▸ **Material provided**:

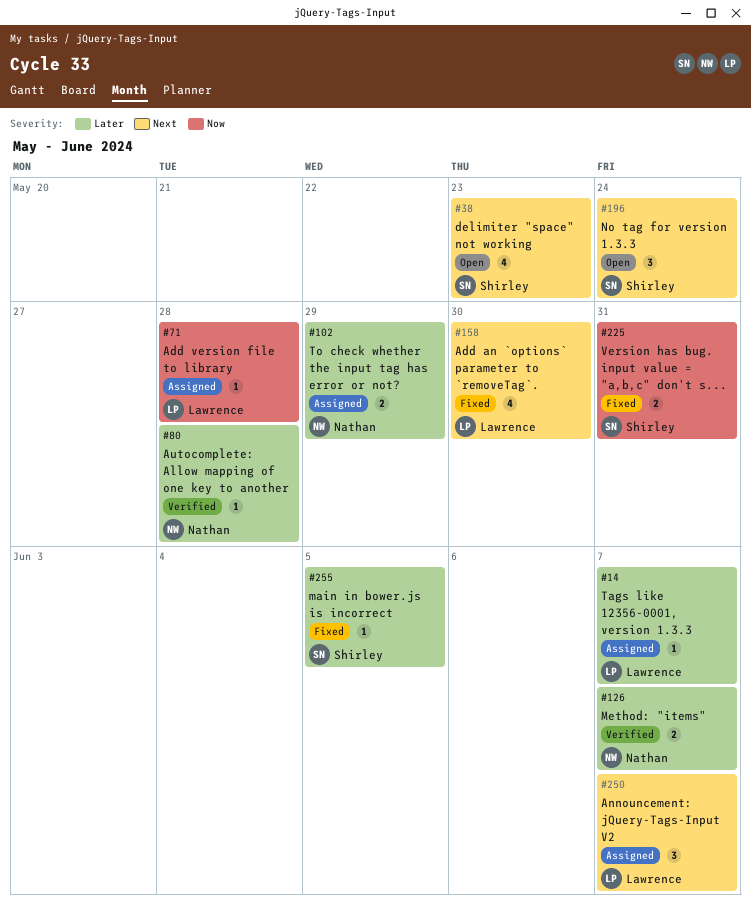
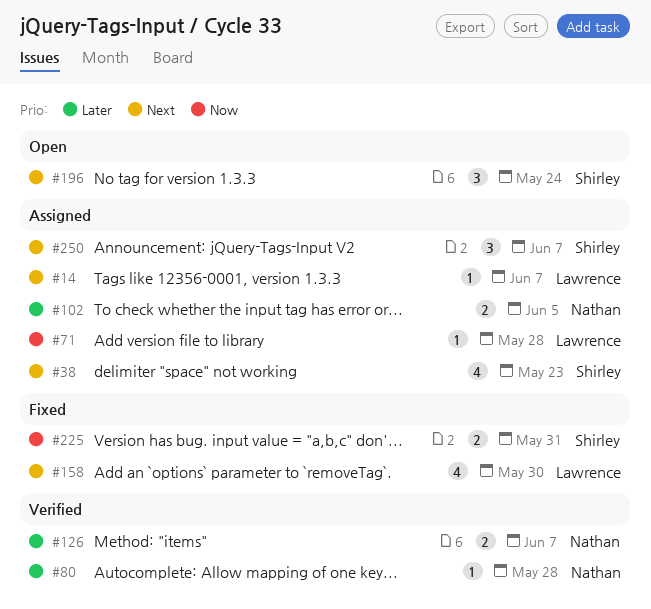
#14, priority: Later -> Next
#38, status: Open -> Assigned
#102, due: May 29 -> Jun 5
#250, owner: Lawrence -> Shirley
#255: present -> none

▸ **To-do item**: Write out the data word for word, with every picture dropped.

▸ **Response below**:
#14, priority: Later -> Next
#38, status: Open -> Assigned
#102, due: May 29 -> Jun 5
#250, owner: Lawrence -> Shirley
#255: present -> none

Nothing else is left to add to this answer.